Always sickly and querulous, Louis was a prey to dark thoughts and fearful anticipations of early dissolution; and even while he suffered himself to be amused by the hawking, dancing, and feasting so lavishly provided for his entertainment, he was never at fault, during his frequent fits of moroseness and ill-humour, for subjects of complaint. His brother, Gaston d’Anjou, whom he at once feared and hated, was a constant theme of distrust; while the Comte de Soissons, the Duc de Montmorency, and the Prince de Chalais, his sworn adherents, were at times equally obnoxious to the suspicious and gloomy young sovereign. Then he bewailed the treachery of the Queen, whom he believed, through the agency of Richelieu, to be engaged in an intrigue with Spain dangerous to his own interests; mourned over himself because he had weakly suffered his authority to be usurped by a subject, and had not moral courage to redeem the error; and in his most confidential moments even inveighed against Richelieu with the bitterness of a sullen schoolboy, declaring that it was he who had poisoned the mind of his brother, estranged him from his wife, and deprived him of the support of the Princes of the Blood; forgetting, or wilfully overlooking the fact, that a single effort on his own part must have sufficed for his emancipation from this rule of iron.

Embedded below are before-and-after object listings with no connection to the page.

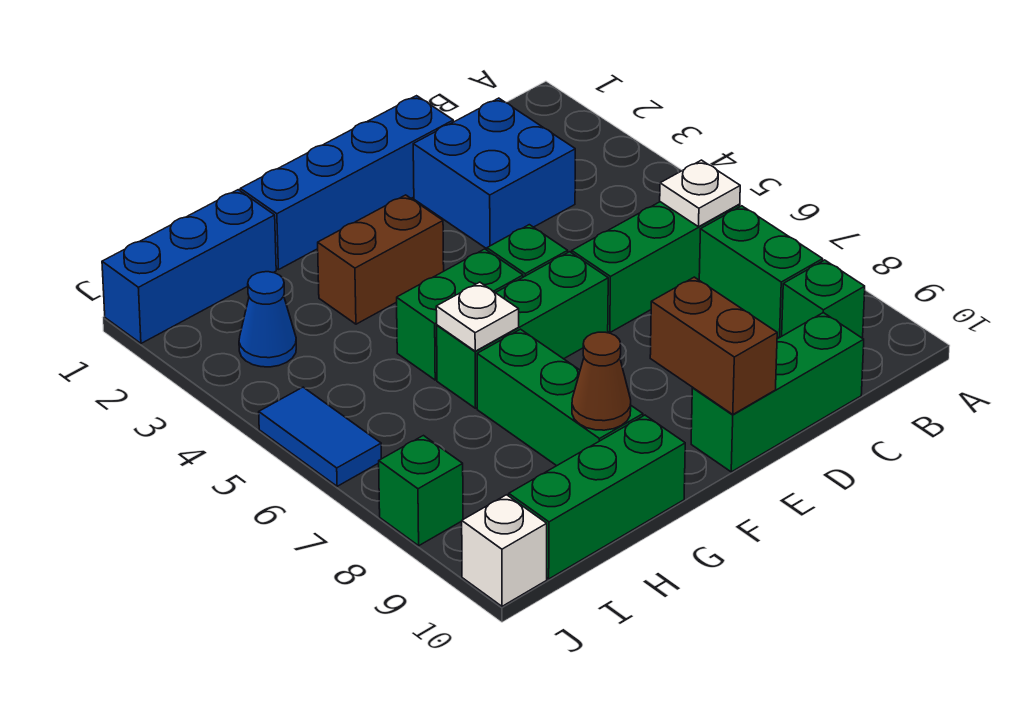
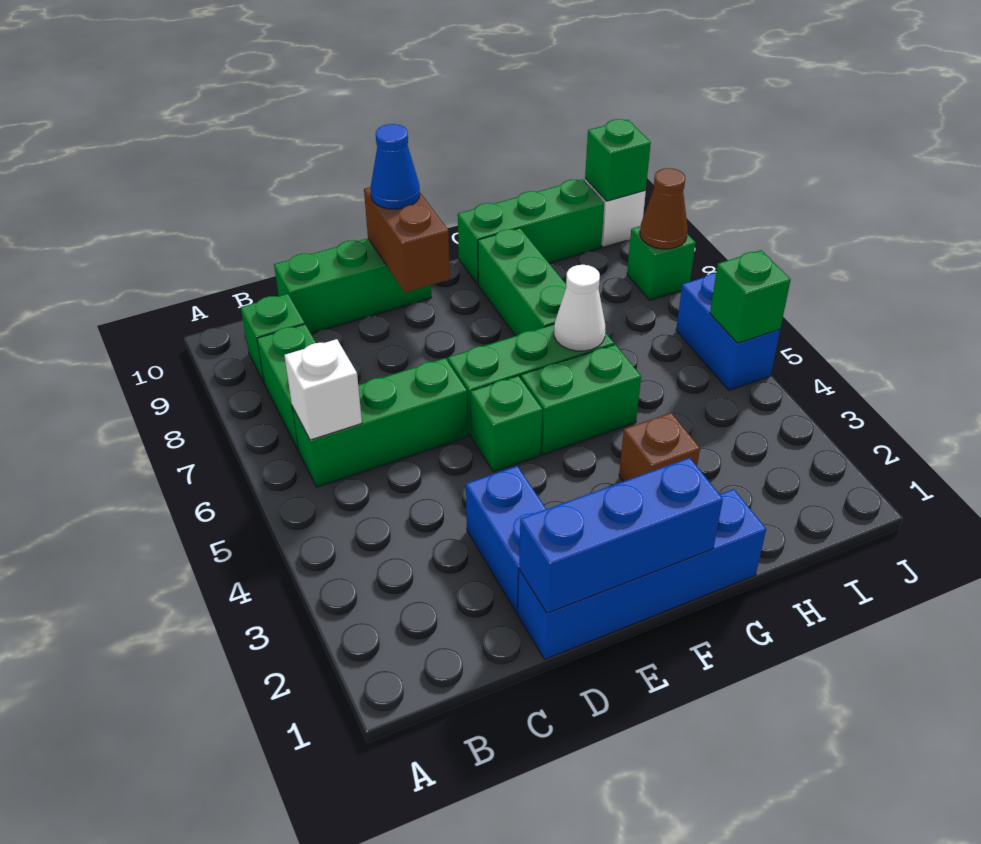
white plate B6 level 2 -> white brick B6 level 2
blue brick C2:D3 level 1 -> blue brick D2:D3 level 1
brown brick F3:G3 level 1 -> brown brick G3 level 1
white plate G6 level 2 -> white cone G6 level 2
brown cone G9 level 2 -> brown cone J8 level 2
blue brick H1:J1 level 1 -> blue brick D1:F1 level 2
blue cone I3 level 1 -> blue cone E10 level 3
blue tile J5:J6 level 1 -> blue brick J5:J6 level 1
none -> green brick J5 level 2
none -> green brick J10 level 2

On the departure of the Court for Fontainebleau, the Cardinal, according to his usual custom, had excused himself on the plea of ill-health from following the King; while Gaston d’Anjou, who, despite the concession that he had made, still deeply resented the affront to which he had been subjected by the arrest of his favourite, had remained in Paris. Richelieu, was, however, far from inactive in his retreat; but, while he was occupied in further schemes of self-aggrandizement, the partisans of the Prince were equally busy in devising the means of ridding themselves of a thrall so obnoxious to their pride; and after mooting several measures which were successively abandoned from their apparent impracticability, it was at length decided that, under the pretext of a hunting-party, nine of the conspirators should proceed to Fleury, and there assassinate their common enemy. Of this number was the unfortunate Chalais; who, however, before the execution of the project, confided it to a friend, by whom he was warned against any participation in so dangerous an attempt, and advised immediately to apprise the Cardinal of his danger. As the young Prince hesitated to follow this counsel, the Commandeur de Valence, who was anxious to save him from, as he believed, inevitable destruction, assured him that should he fail to communicate the conspiracy to the minister, he would himself instantly reveal it; upon which Chalais, intimidated by the threat, consented to accompany him to Richelieu, and to confess the whole.

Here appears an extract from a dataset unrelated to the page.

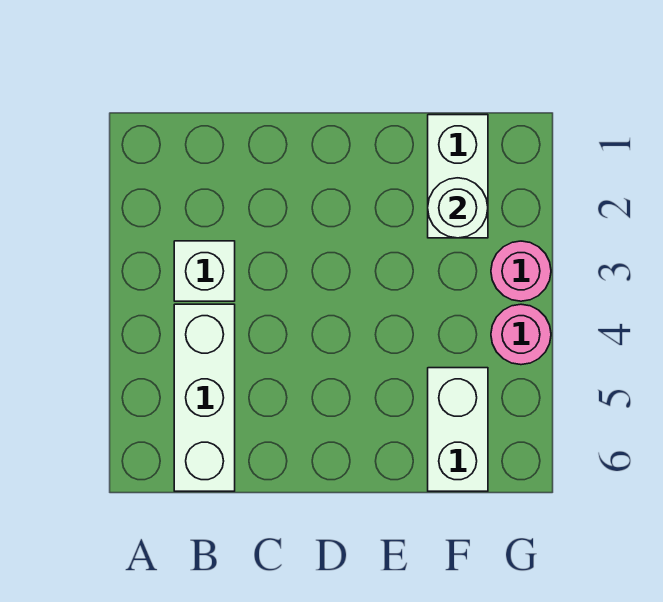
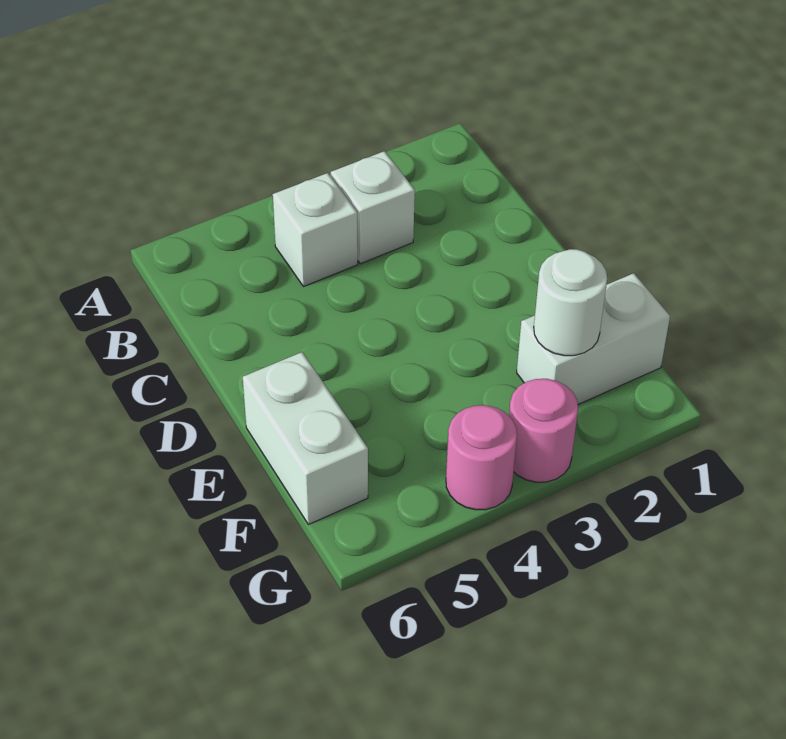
white brick B4:B6 level 1 -> white brick B4 level 1
white brick F5:F6 level 1 -> white brick E6:F6 level 1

Having listened attentively to all the details of the plot, the Cardinal courteously thanked his informants, and requested them to proceed to Fontainebleau, and to repeat what they had told him to the King. He was obeyed; and an hour before midnight Louis despatched a body of troops to Fleury, with instructions to obey the orders of the minister whatever might be their nature; while Marie de Medicis at the same time commanded the officers of her household and a number of the nobility to accompany the royal guards.